Menurut AHY, meski bangunannya megah dan nilai investasinya mencapai Rp 2,6 triliun, namun justru terus merugi karena sepinya penerbangan di sana.

Hal itu disampaikannya dalam konferensi pers “Satu Tahun Kinerja Pemerintahan Prabowo-Gibran” yang juga disiarkan secara live di YouTube Kemenko Infrastruktur dan Pengembangan Kewilayahan.

“Siapa yang pernah ke sana? Seperti apa Kertajati? Sepi? Tapi bagus kan? Besar, bagus, megah, tapi in the middle of nowhere, di Majalengka, kawasan Rebana (Cirebon, Patimban, Kertajati) namanya,” ucap AHY dikutip pada Jumat, 24 Oktober 2025.

Mengutip Cambridge Dictionary, “in the middle of nowhere” adalah idiom untuk menyebut sesuatu lokasi yang jauh dari mana-mana.

In the middle of nowhere” juga merujuk pada kawasan yang lokasinya terpencil dan jumlah penduduknya sangat sedikit karena jauh dari pusat aktivitas.

Menurut AHY, ada kesalahan perencanaan dalam mega proyek yang didanai APBN dan APBD Jawa Barat tersebut, salah satu yang krusial yakni bandara yang terlanjur dibangun namun minim akses transportasi.

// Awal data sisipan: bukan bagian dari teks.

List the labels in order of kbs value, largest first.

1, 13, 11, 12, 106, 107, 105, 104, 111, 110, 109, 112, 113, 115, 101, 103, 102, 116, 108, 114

“Mungkin awalnya dulu kurang terintegrasi, bandaranya dibangun, tapi konektivitasnya terlambat, sehingga tanggung,” kata AHY.

“Kalau gitu mending di Jakarta sekalian, lalu ditinggalkan, sepi. Padahal, besar, bagus, infrastrukturnya lengkap. Tapi hanya di bandara itu, kawasannya belum hidup,” tegasnya.

Bandara Kertajati terus merugi

Sebagai informasi saja, Bandara Kertajati di Majalengka, Jawa Barat, sempat jadi polemik beberapa waktu lalu usai disinggung Gubernur Jawa Barat Dedi Mulyani.

Untuk diketahui saja, Bandara Kertajati pernah dimasukkan dalam Program Strategis Nasional (PSN) dengan pembangunan sejak 2015 hingga 2017 dilakukan menggunakan anggaran APBN melalui Kementerian Perhubungan.

Setelah melalui proses panjang, Bandara Kertajati resmi beroperasi pada 24 Mei 2018. Proses pembangunan Bandara Kertajati dilaporkan menelan biaya hingga Rp 2,6 triliun.

Anggaran ini belum termasuk biaya dari APBD yang dikeluarkan oleh Pemerintah Provinsi (Pemprov) Jawa Barat untuk pembebasan lahan.

Saat ini, pengoperasian Bandara Kertajati menjadi tanggung jawab PT Bandarudara Internasional Jawa Barat (BIJB). BIJB merupakan Badan Usaha Milik Daerah (BUMD) yang dibentuk oleh Pemprov Jawa Barat pada 24 November 2013.

Dikutip dari Tribun Cirebon, Dedi menyindir Bandara Kertajati kini ibarat “peuteuy selong” yang dalam Bahasa Sunda berarti pohon lamtoro dan sering digunakan untuk menyindir sesuatu yang besar tapi kosong melompong.

“Majalengka ke sananya sudah ada bandara. Padahal sekarang udah berubah jadi peuteuy selong. Kenapa jadi peuteuy selong (Bandara Kertajati sepi)? Kan nggak ada pesawatnya, nggak maju-maju,” ujar Dedi Mulyadi di hadapan jajaran Forkopimda dan anggota DPRD Majalengka.

Dedi Mulyadi mengakui, selama tiga bulan menjabat sebagai Gubernur Jabar, ia belum bisa mengambil langkah cepat terhadap kondisi BIJB Kertajati saat ini.

Ia juga mengungkapkan, Pemprov Jabar harus menanggung biaya operasional bandara sebesar Rp 60 miliar per tahun. Kondisi ini, menurut Dedi, menjadi beban yang perlu dicarikan solusi.

“Kan nombok setiap tahun Rp 60 miliar untuk bandara. Harus bagaimana (solusi Bandara Kertajati sepi),” tanya Dedi.